The startup will first launch in Kenya and Nigeria with the retail app in July before expanding to other African countries. The pro-exchange will come shortly after and the company says the MARA chain is expected to go live in the fourth quarter of this year. 

In a market with a number of heavyweights already involved, MARA will have to compete with the reigning, well-funded market leaders including Binance and Crypto.com as well as local players like Yellow Card. 

These existing exchanges offer a wide range of services needed for crypto use in Africa but have faced resistance in the form of regulatory red-tape that they have had to innovate around to continue operating.

Many African countries forbid local financial institutions from doing business with cryptocurrency companies, making it difficult to develop on-ramp and off-ramp solutions on local payment rails. In Uganda for example, the Bank of Uganda in late April denounced cryptocurrencies as reported here.

Many crypto exchanges serving African users have built peer-to-peer trading systems for on- and off-ramp purposes. Others use alternative means such as gift cards to help users get in and out of crypto.

MARA co-founder and CEO, Chi Nnadi believes that his company is better positioned to work with regulators from its product development process to help bring blockchain’s numerous use-cases to reality in a scalable way.

According to Nnadi, building a crypto exchange involves interacting with regulators, who are at a critical point where they have to understand how to adopt crypto and how they are going to regulate it.

“One of my core competencies is sitting with regulators, understanding their pain points, and understanding how their life has changed dramatically in the last 20 years with tech adoption. We are aligning ourselves as a point of education for regulators to educate them in the same way we’re educating the masses about the benefits of blockchain technology,” Nnadi said. 

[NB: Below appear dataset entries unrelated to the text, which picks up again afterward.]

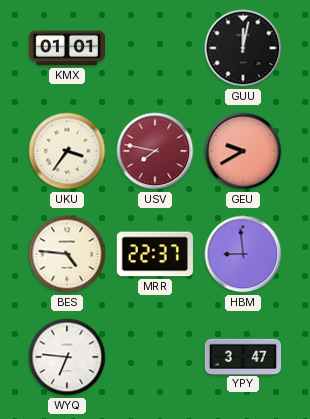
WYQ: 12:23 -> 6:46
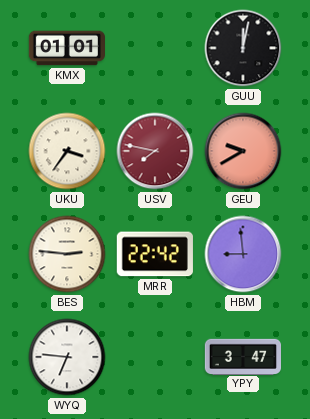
BES: 4:46 -> 2:46
MRR: 22:37 -> 22:42
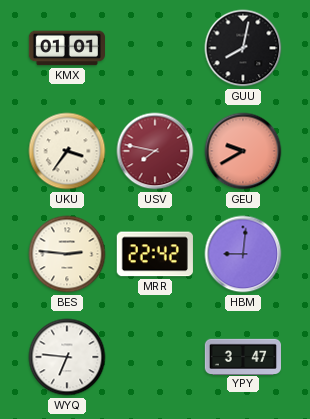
GUU: 12:02 -> 8:02
HBM: 8:59 -> 9:01
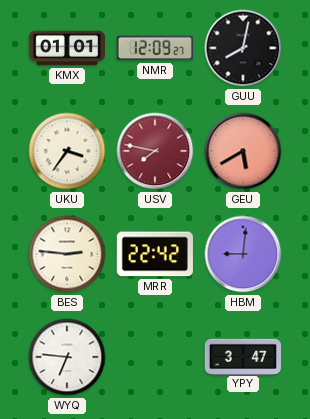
NMR: none -> 12:09
GEU: 9:40 -> 5:40
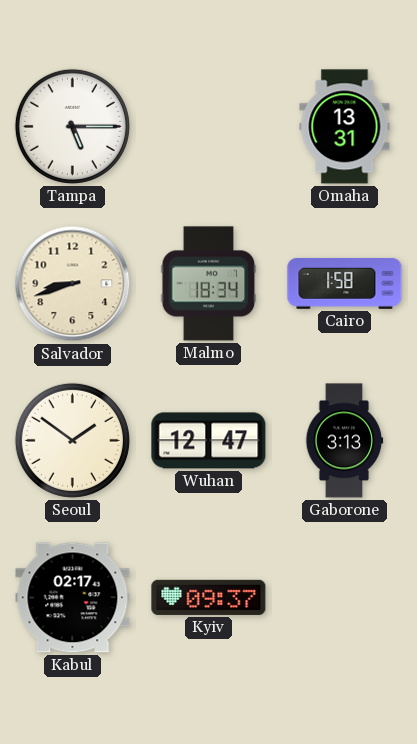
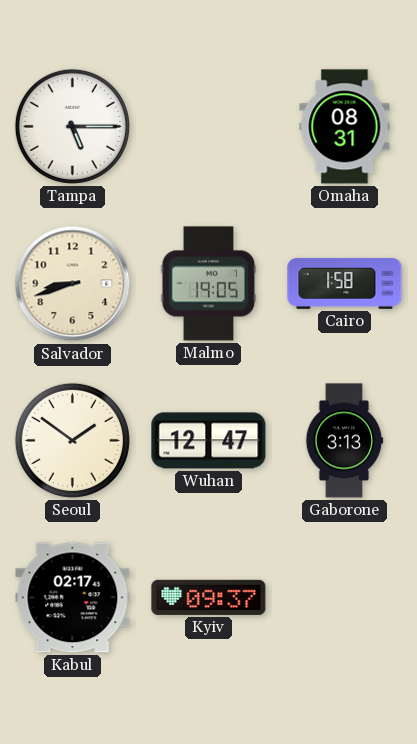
Omaha: 13:31 -> 08:31
Malmo: 18:34 -> 19:05
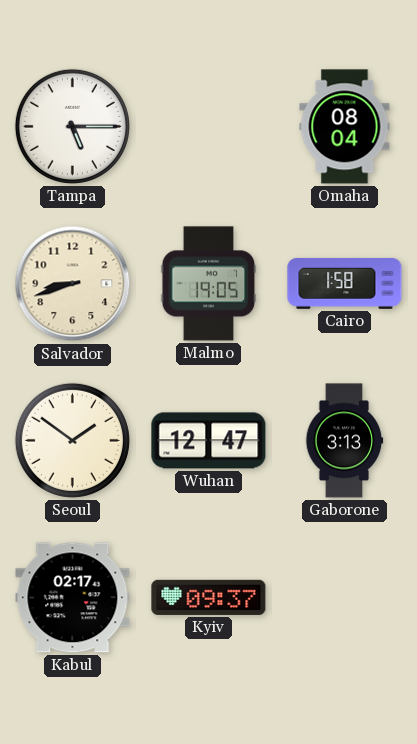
Omaha: 08:31 -> 08:04
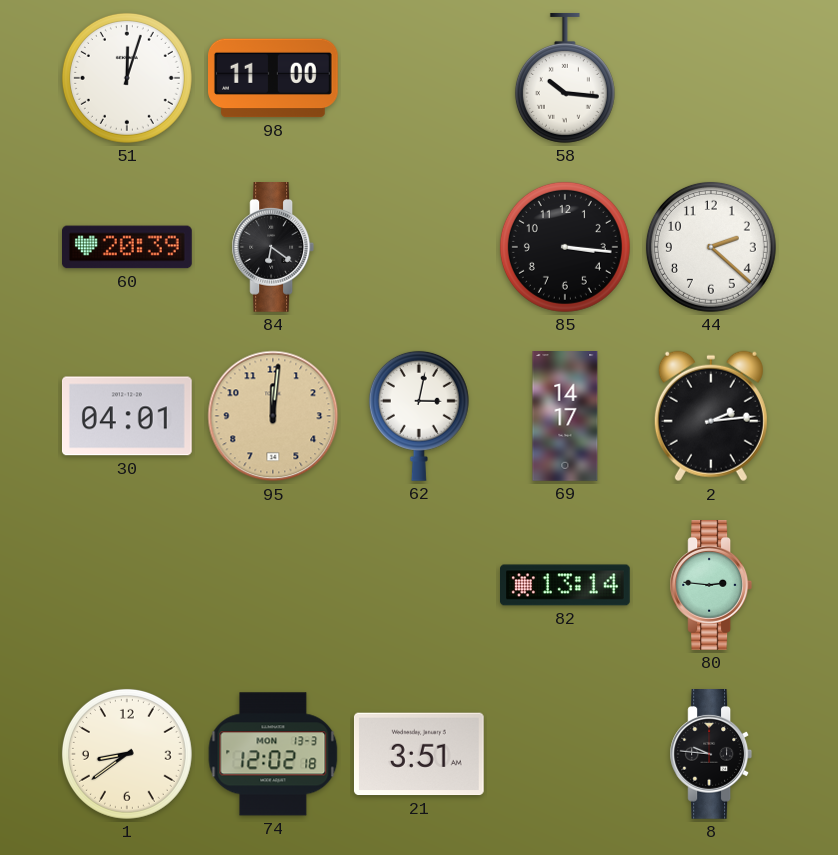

For Nnadi, MARA exists to plug the gap between regulators who are held back in their thinking by 20th-century systems and the young population looking at new technologies in order to build new scalable and sustainable structures. 

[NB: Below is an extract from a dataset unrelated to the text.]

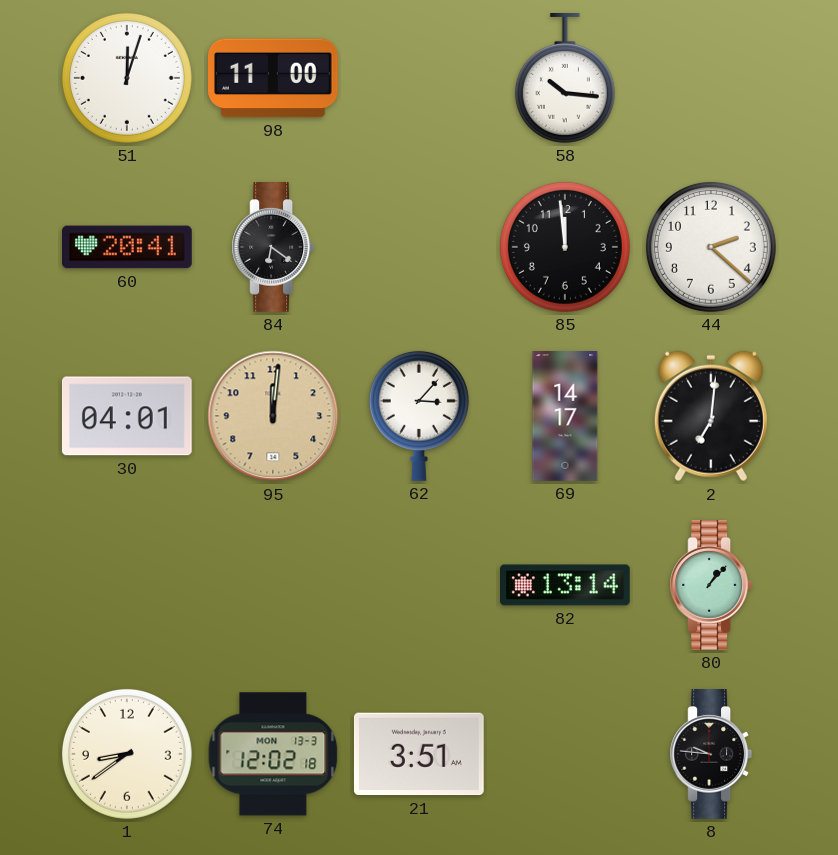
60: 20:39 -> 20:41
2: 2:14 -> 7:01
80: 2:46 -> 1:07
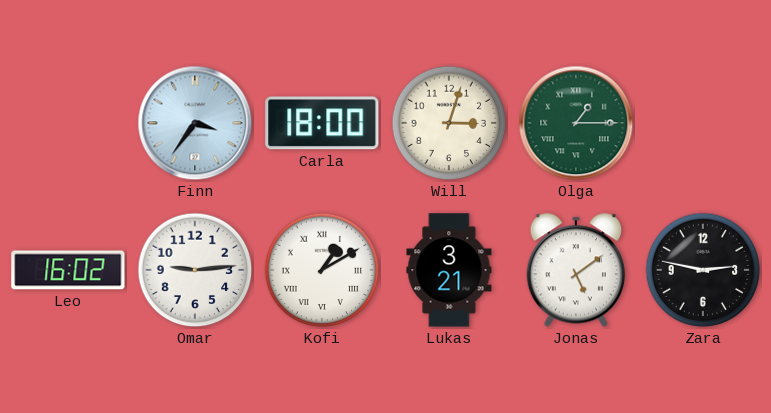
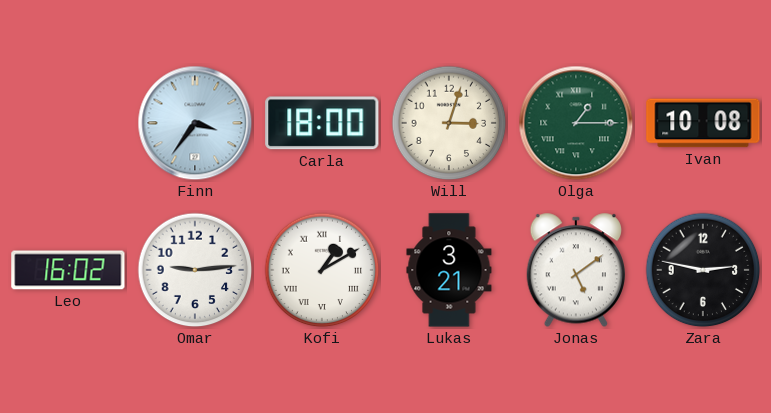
Ivan: none -> 10:08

Using an example of how MARA intends to work with governments to help boost crypto and blockchain adoption, Nnadi shared, 

“We’re running hackathons on digital ownership of patient records. These are the type of solutions that a 25-year-old blockchain engineer can build. But if there isn’t that sort of through-line or a bridge point to the government to healthcare organizations, it makes it harder for these use cases to just scale.”  
Without going into details, Nnadi hinted at conversations to aid crypto adoption in a number of African countries that are all at different regulation stages including Kenya, Uganda, Nigeria and the Central African Republic which has been in the headlines since its announcement of Bitcoin adoption.